What is Biliopancreatic Diversion?
Biliopancreatic diversion is a more radical version of gastric bypass surgery where the surgeon removes up to 70 percent of your stomach and “bypasses” even more of you small intestine.
A less extreme version of this is a biliopancreatic diversion including a so-called “duodenal switch”. Again this is more complicated than a straight gastric bypass. The surgeon removes somewhat less of the stomach and bypasses less of the small intestine than the full biliopancreatic diversion described above.
The procedure makes malnutrition, ulcers and dumping syndrome less likely than with the ordinary biliopancreatic diversion.

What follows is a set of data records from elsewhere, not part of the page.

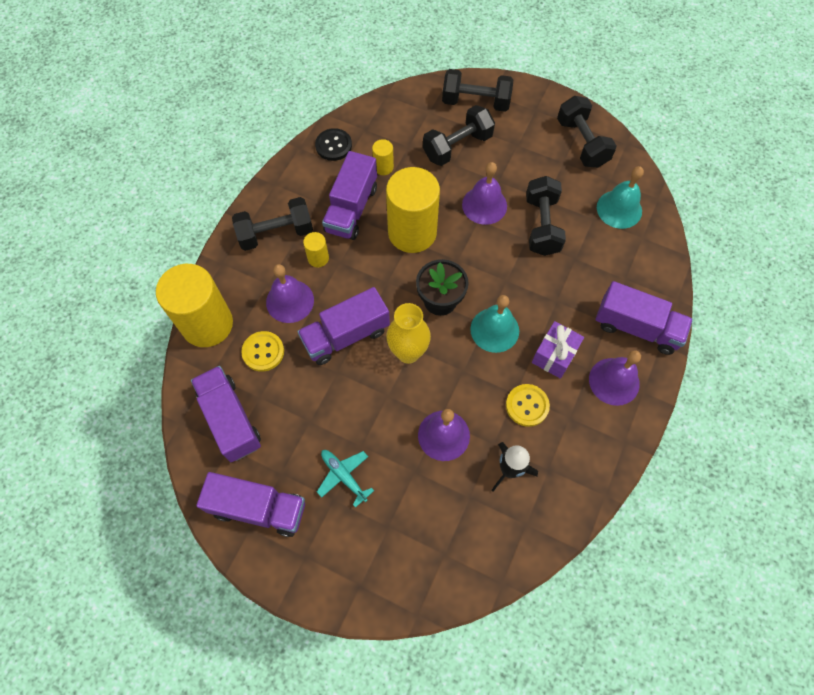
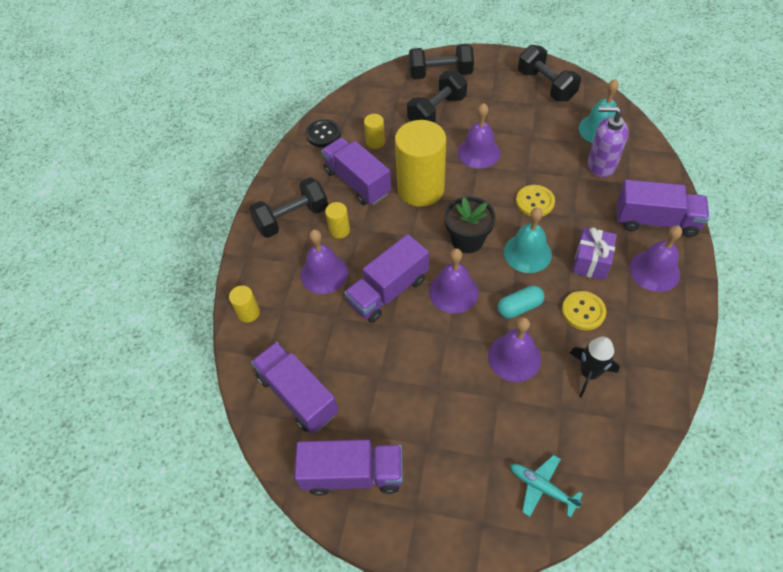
camera: 10 degrees left, 10 degrees down
yellow cylinder [156,264,233,347] -> yellow cylinder [229,285,260,323], size x0.43
yellow button [241,331,284,372] -> yellow button moved to [516,185,555,216]
turquoise plane [317,450,374,508] -> turquoise plane moved to [510,455,583,518]
purple truck [322,151,377,240] -> purple truck turned 135 degrees clockwise [321,138,391,205]
yellow vase [386,303,431,364] -> purple bell [429,248,479,313]
black dumbbell [526,176,566,256] -> none
none -> turquoise capsule [498,285,545,319]
none -> purple soap dispenser [588,106,629,178]

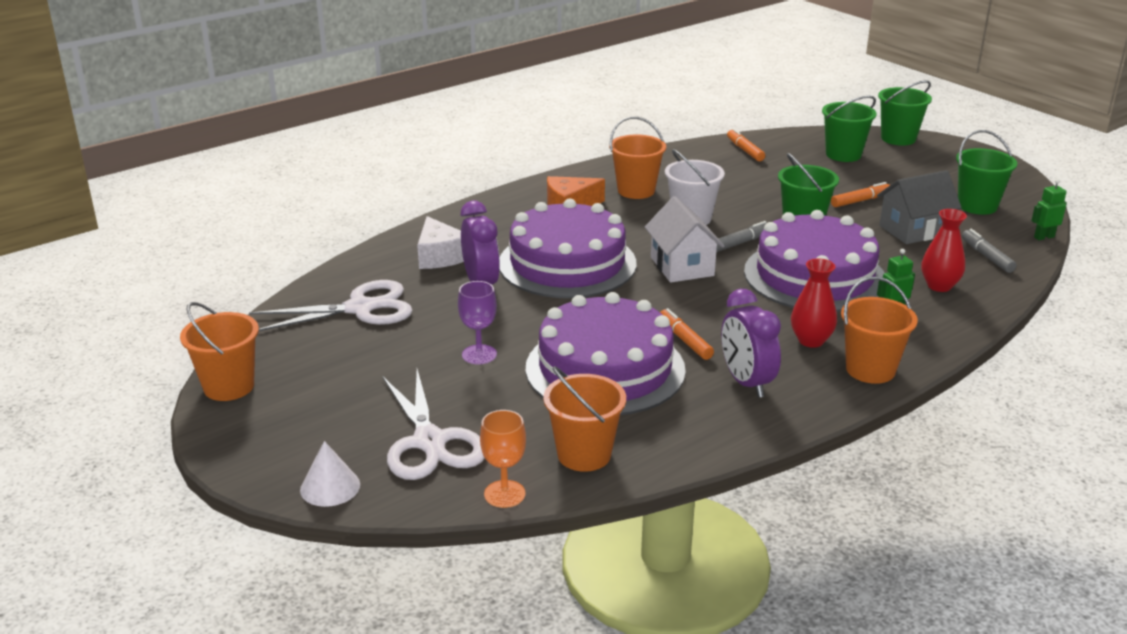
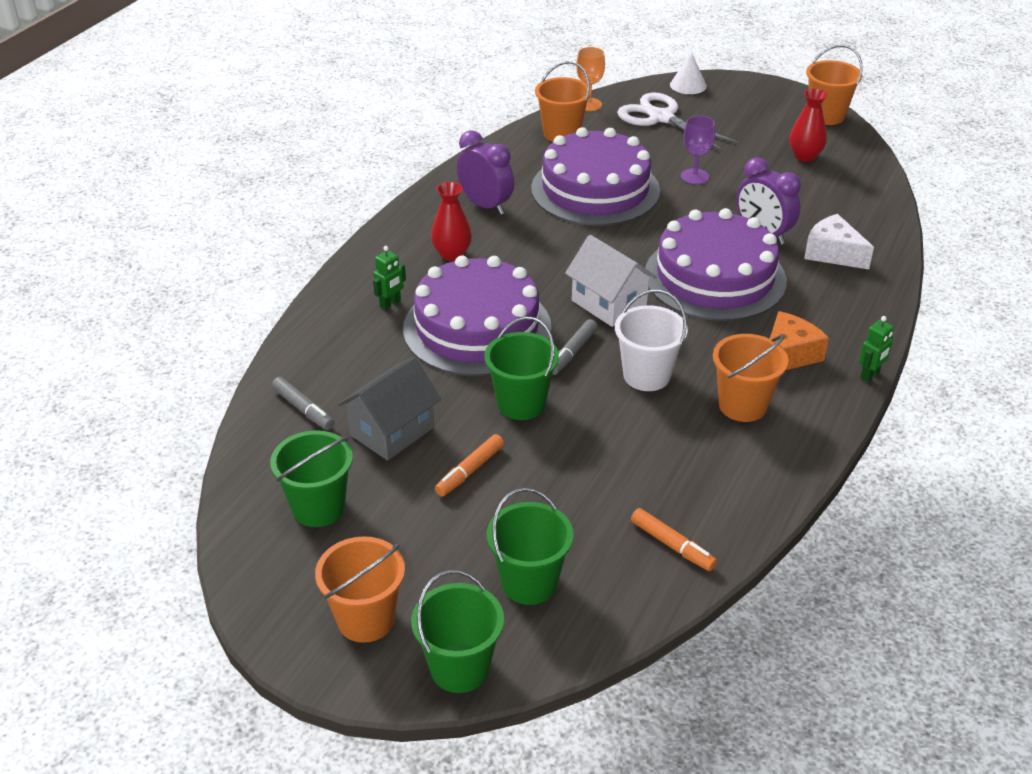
camera: 155 degrees right, 10 degrees up
white scissors [249,280,413,331] -> none
orange marker [660,308,714,360] -> none
orange bucket [841,277,918,384] -> orange bucket moved to [315,536,405,643]
red vase [921,209,967,292] -> red vase moved to [789,88,828,162]
green robot [1031,179,1067,240] -> green robot moved to [859,316,894,382]

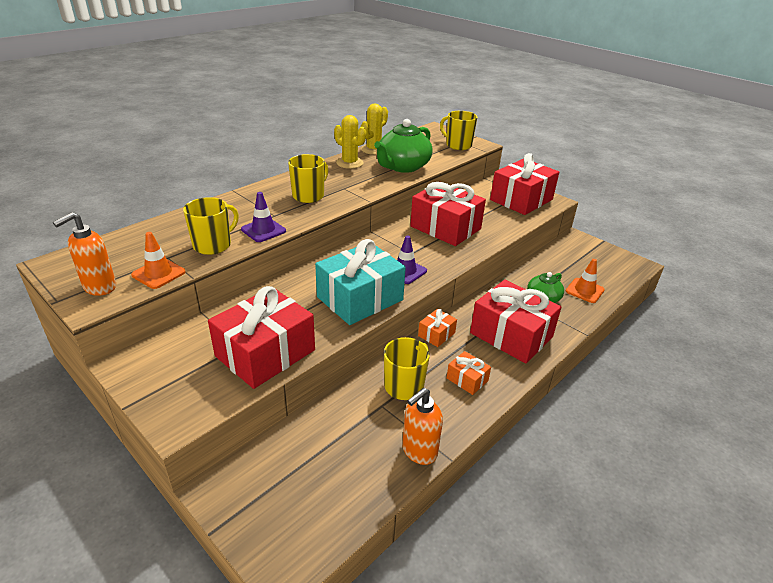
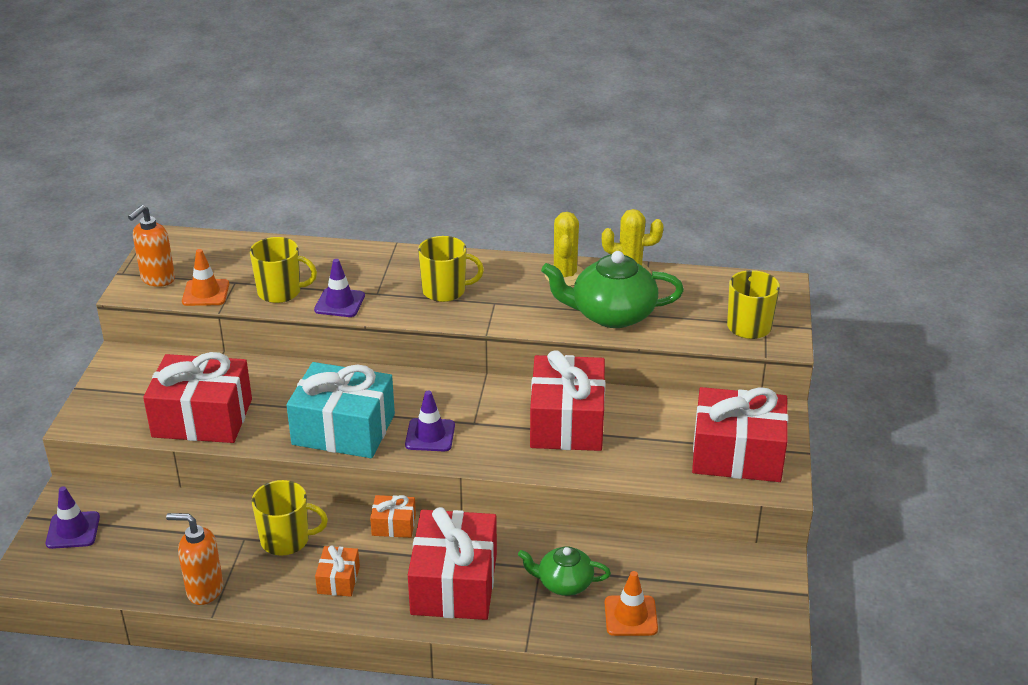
camera: 55 degrees right, 0 degrees up
orange soap dispenser [53,212,116,296] -> orange soap dispenser turned 60 degrees counterclockwise [128,205,175,287]
none -> purple traffic cone [46,486,100,549]

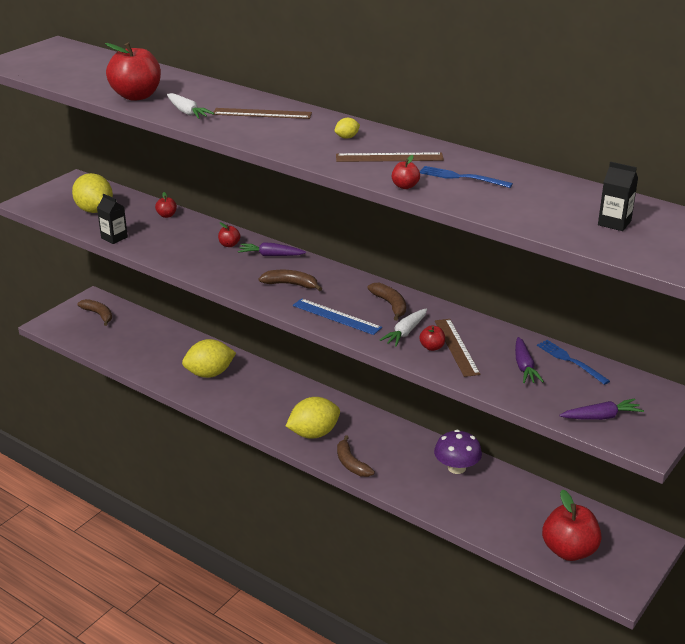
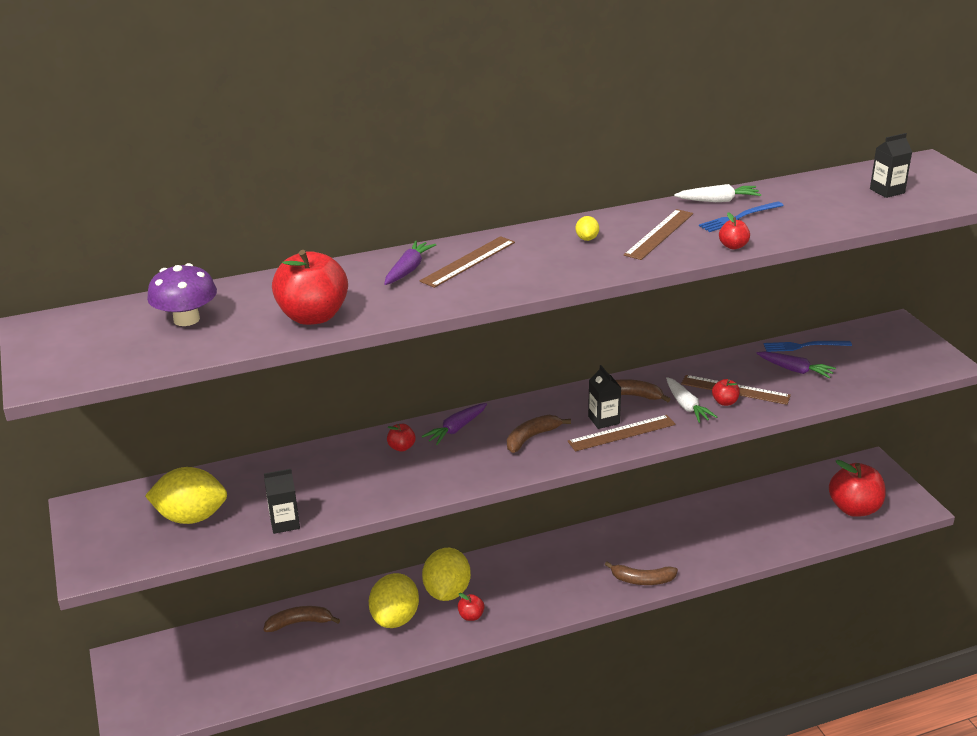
camera: 55 degrees left, 0 degrees up
brown banana [77,299,112,326] -> brown banana moved to [263,606,340,632]
red apple [155,192,177,218] -> red apple moved to [458,593,485,621]
white carrot [167,93,214,119] -> white carrot moved to [674,184,762,202]
yellow lemon [286,397,340,439] -> yellow lemon moved to [422,548,471,601]
blue ruler [293,298,382,335] -> brown ruler [568,415,676,451]
purple mushroom [434,430,482,474] -> purple mushroom moved to [147,263,217,326]
purple carrot [559,398,644,420] -> purple carrot moved to [384,241,436,285]
none -> black carton [588,365,621,429]

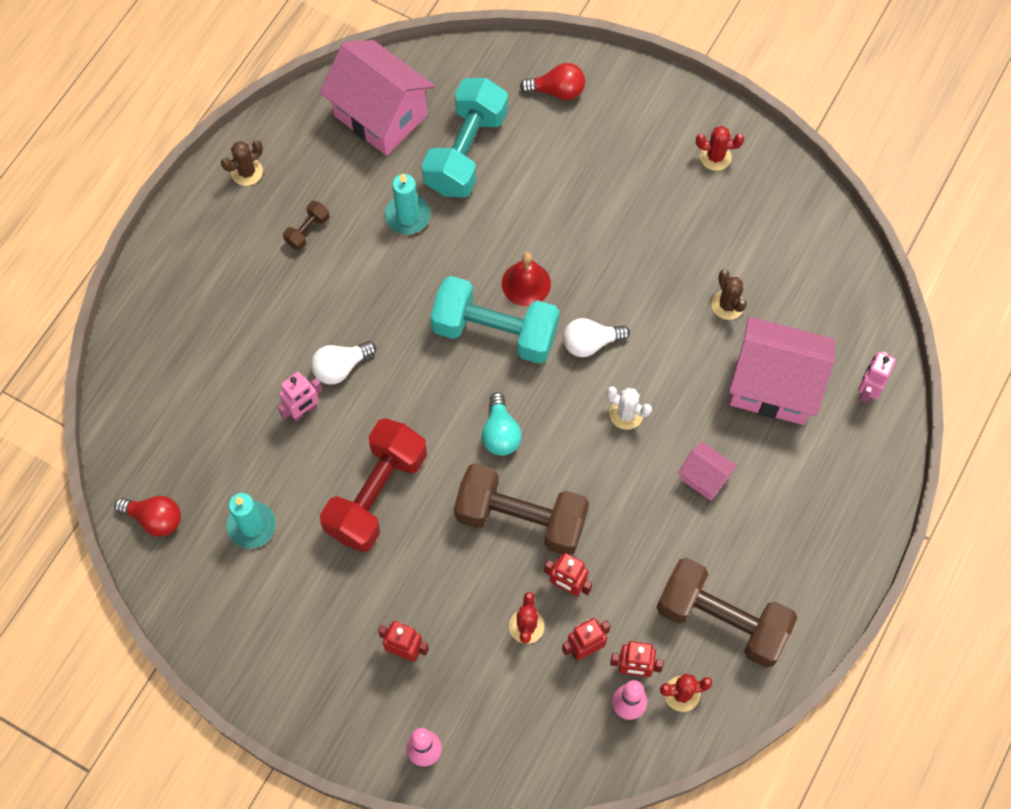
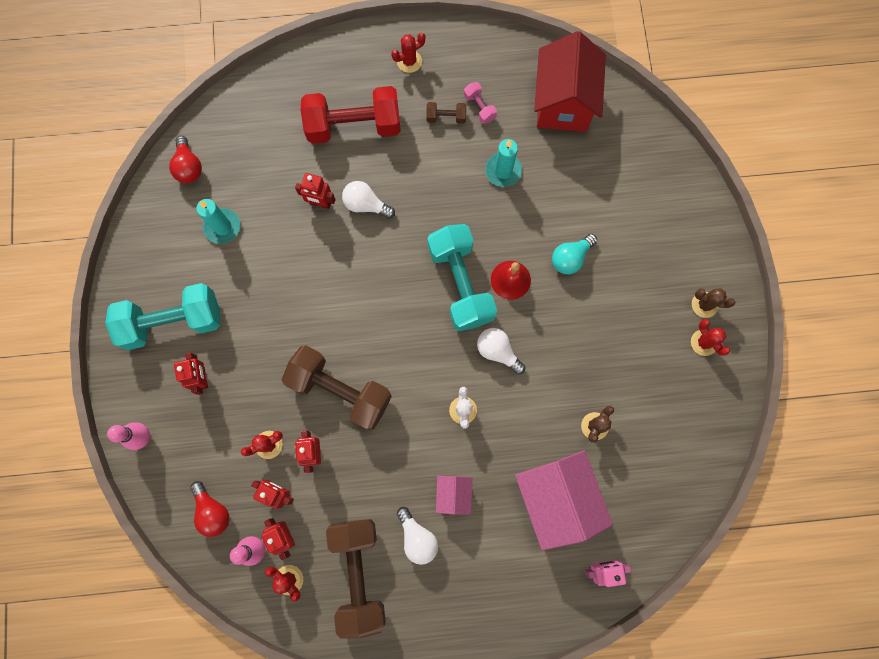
camera: 55 degrees right, 10 degrees up
brown cactus [221,140,263,186] -> brown cactus moved to [692,288,735,318]
pink robot [278,372,323,422] -> red robot [295,173,336,209]
pink house [320,40,435,156] -> red house [534,31,606,132]
red dumbbell [320,418,427,552] -> red dumbbell moved to [301,86,401,144]
turquoise dumbbell [422,78,508,198] -> turquoise dumbbell moved to [105,283,220,350]
brown dumbbell [454,463,589,555] -> brown dumbbell turned 45 degrees counterclockwise [282,345,392,430]
turquoise light bulb [482,392,522,456] -> turquoise light bulb moved to [552,234,597,274]
red light bulb [520,63,585,100] -> red light bulb moved to [190,481,230,537]
none -> red cactus [391,33,426,73]
none -> white light bulb [397,507,438,565]
none -> pink dumbbell [464,82,497,124]

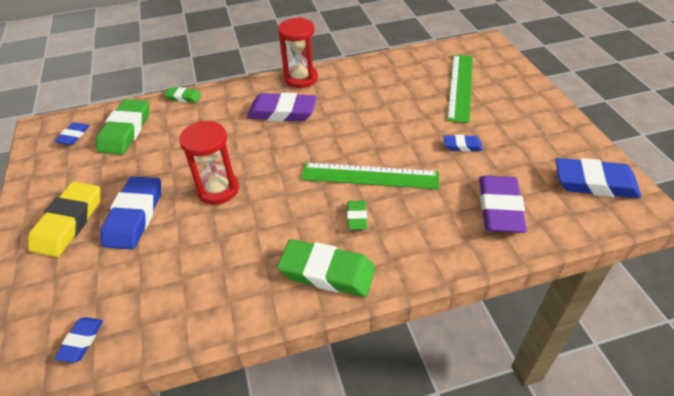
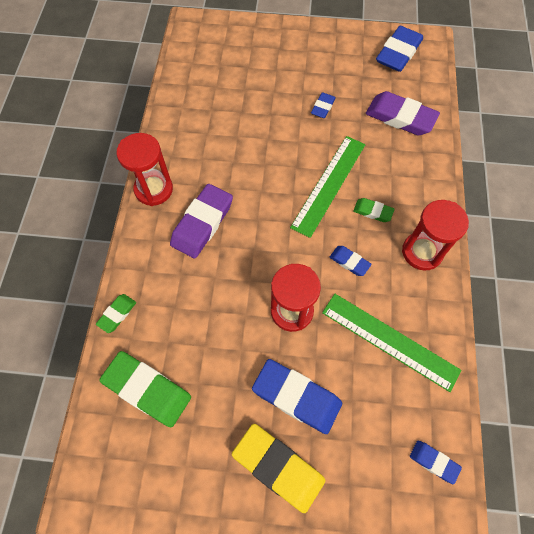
camera: 70 degrees left, 20 degrees up
blue eraser [54,122,90,145] -> blue eraser moved to [330,246,372,276]
green eraser [277,239,376,297] -> red hourglass [402,200,469,270]
green ruler [447,55,473,123] -> green ruler moved to [322,294,462,392]

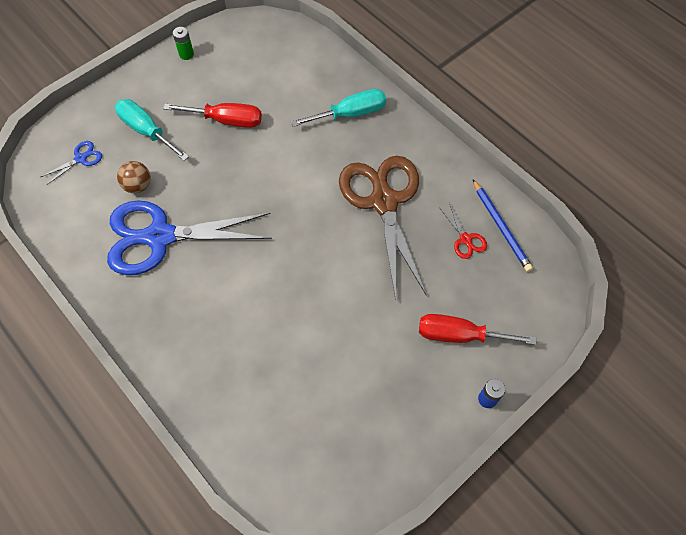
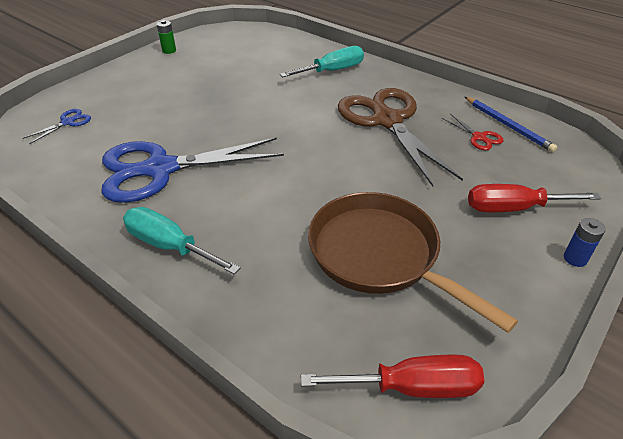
camera: 10 degrees left, 20 degrees down
turquoise screwdriver [115,99,189,161] -> turquoise screwdriver moved to [123,207,240,275]
brown ball [117,161,151,193] -> none
red screwdriver [163,103,262,128] -> red screwdriver moved to [301,355,484,398]
none -> brown pan [308,192,518,333]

Biliopancreatic diversion can cause weight loss at a rapid rate – faster than an ordinary gastric bypass. Interestingly enough, though a large percentage of the stomach gets removed by the surgeon, the remainder is actually larger than the pouches that remain after a banding operation or a gastric bypass operation.
You might be able to eat larger meals after a biliopancreatic diversion than with other weight loss surgical procedures.
Cons of biliopancreatic diversion surgery
Among the cons relating to biliopancreatic diversion is the fact that it is much less common that gastric bypasses. One reason is that if you don’t get enough nutrients following the op you run the risk of starvation or other drastic side effects.
Otherwise the risks are much the same as with other weight loss surgery, including dumping. It is believed that the duodenal switch might mitigate some of these risks.
Biliopancreatic diversion is one of the most risky and involved types of weight loss surgery. In common with gastric bypass surgery, there is a high risk of hernias. In the event of hernias, further surgery will be required. This risk is lessened somewhat if the surgeon uses procedures (laparoscopy) which are less invasive.
Talk to several weight loss surgery before deciding to undergo this type of procedure.